Preguntarnos acerca del modo en que se construye la corporalidad en las praxis artísticas que incorporan elementos de diversos ámbitos disciplinares implica necesariamente indagar en los lazos que establece esa liminalidad con los contextos sociales. Es justamente a la luz del vínculo entre los eventos artísticos-performáticos y su entorno que resulta fundamental destacar el carácter cuestionador e independiente de las prácticas liminales, siempre asociadas a situaciones intersticiales o marginales, en los bordes sociales, poniendo en crisis status y jerarquías y nunca haciendo comunidad con las instituciones (Diéguez, 2007: 18).

En las prácticas socio-estéticas, performáticas y escénicas a las que aludimos, los lenguajes artísticos y audiovisuales se organizan en función del cuerpo del actor y confluyen en él. Un cuerpo performático entendido

como soporte preferencial, como materia y acción que pone en juego una política del cuerpo y no una reflexión sobre el cuerpo, que trabaja en el desmontaje de las políticas de representación de los corporal alteradas a través de la exposición material del mismo. (Barría Jara, 2014: 22).

Cuerpo y territorio

En tanto expresiones liminales, los eventos artísticos, acciones o intervenciones realizados en el espacio público constituyen “gestos simbólicos que ponen en la esfera pública deseos colectivos y construyen de otras maneras su politicidad” (Diéguez, 2007: 11). En este sentido no solo establecen múltiples vínculos con las coyunturas político- sociales en su dinamismo, sino que desafían también las concepciones tradicionales de un arte elitista y exclusivista buscando expandir sus confines y conectarlo con la comunidad.

Lejos de exhibirse como hechos acabados y cerrados en sí mismos, estos acontecimientos ponen en evidencia su carácter procesual. En ellos, el cuerpo adquiere una importancia fundamental en tanto deviene el instrumento, concreto y simbólico, que reconstruye y condensa la memoria personal y colectiva:

Los actos performativos son, por sí mismos, actos corporales y, como tales, autorreferenciales, en tanto no expresan una identidad preconcebida, sino que generan identidad, y ese es su significado más importante. (Fischer- Lichte, 2011: 54).

Objetivo de la tarea - Acorta el párrafo del texto sobre el cuerpo en el arte que empieza con «En tanto expresiones liminales» y conserva sus datos principales.

Extracto del listado -
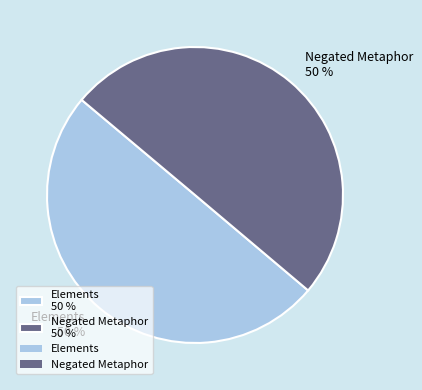

Is it true that Negated Metaphor is 40% of the pie?

False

Respuesta escrita - Según Diéguez (2007), los eventos, acciones o intervenciones artísticas en el espacio público son gestos simbólicos que llevan deseos colectivos a la esfera pública y construyen su politicidad de otra manera. Se vinculan con las coyunturas político-sociales, desafían la idea de un arte elitista y exclusivista y buscan ampliar sus límites y acercarlo a la comunidad.